Read the news release for full context and this FAQ guide from the governor's office.

​The moratorium in effect since late March on utility shutoffs for nonpayment is expiring, but there’s a lot of uncollected customer charges at this point. Because the executive orders that set the moratorium also required utility operators to open reasonable payment arrangements, the office of Attorney General Josh Stein has issued guidance on how to proceed. A downloadable PDF presents a Q&A style guide based on questions and comments the state has received.
​The Local Government Employees Retirement System (LGERS) Board welcomed new board members when meeting on Thursday. Homer Dearmin, town manager of King, was recently appointed by Gov. Roy Cooper to serve in the “municipal manager” seat and Council Member Allen Buansi of Chapel Hill was reappointed to serve his second term as “municipal official.” At Thursday’s meeting, the LGERS Board also adopted a resolution honoring outgoing board member Sally Sandy (Morganton, City Manager), recognizing her outstanding service. Sandy has served as the “municipal manager” on the LGERS Board since her initial appointment in 2007, and the League appreciates her dedicated stewardship to the pension system that promoted fiscal integrity and balanced the needs of local employees, employers, and retirees.

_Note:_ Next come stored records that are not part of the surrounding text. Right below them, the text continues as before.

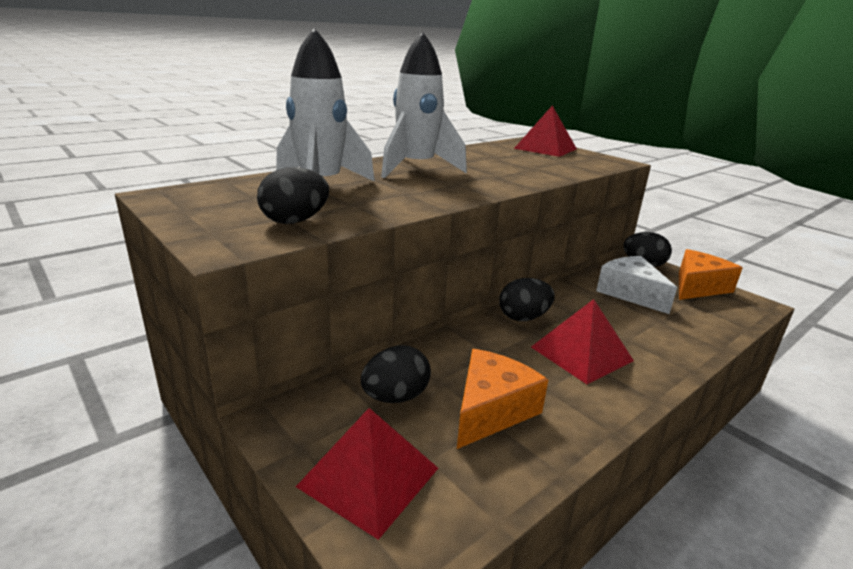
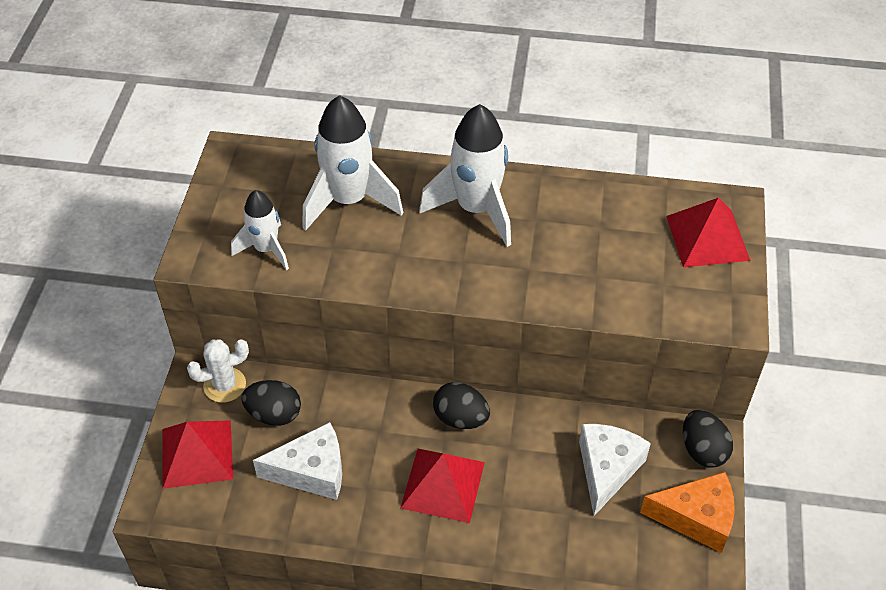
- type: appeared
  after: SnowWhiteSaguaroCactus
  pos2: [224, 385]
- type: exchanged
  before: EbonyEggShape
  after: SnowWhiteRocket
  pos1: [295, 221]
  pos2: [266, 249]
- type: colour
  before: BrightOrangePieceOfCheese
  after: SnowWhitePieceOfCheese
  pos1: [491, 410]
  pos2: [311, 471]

​Two experienced legislators have announced retirement – House Rules Chairman David Lewis and Rep. Debra Conrad. For Representative Lewis, the second-highest ranking lawmaker in the House, it’s been nearly two decades serving in the General Assembly. “Since 2003, I’ve had the honor and privilege of representing the people of Harnett County, and I’ve taken this great responsibility seriously, offering everything I have and everything I am in service, to improve the lives of my neighbors and our community,” he stated. “I’m proud of the growth both in our great State and within our beloved County, and I know the future of our community is strong.”  

Representative Lewis had been running for another term, but has withdrawn his name from the race. In a statement, cited “new energies and new directions” to pursue, but he plans to serve out his current term.

Representative Conrad, who chaired the House Finance and Banking committees and is in her fourth term, is resigning effective this week, according to reports. But she may remain a familiar face. “Lobbying is one of the exciting opportunities I am considering, as I have too much energy and passion for politics to retire,” Conrad told the Winston-Salem Journal newspaper. “I look forward to being back in Raleigh in a new role next year.”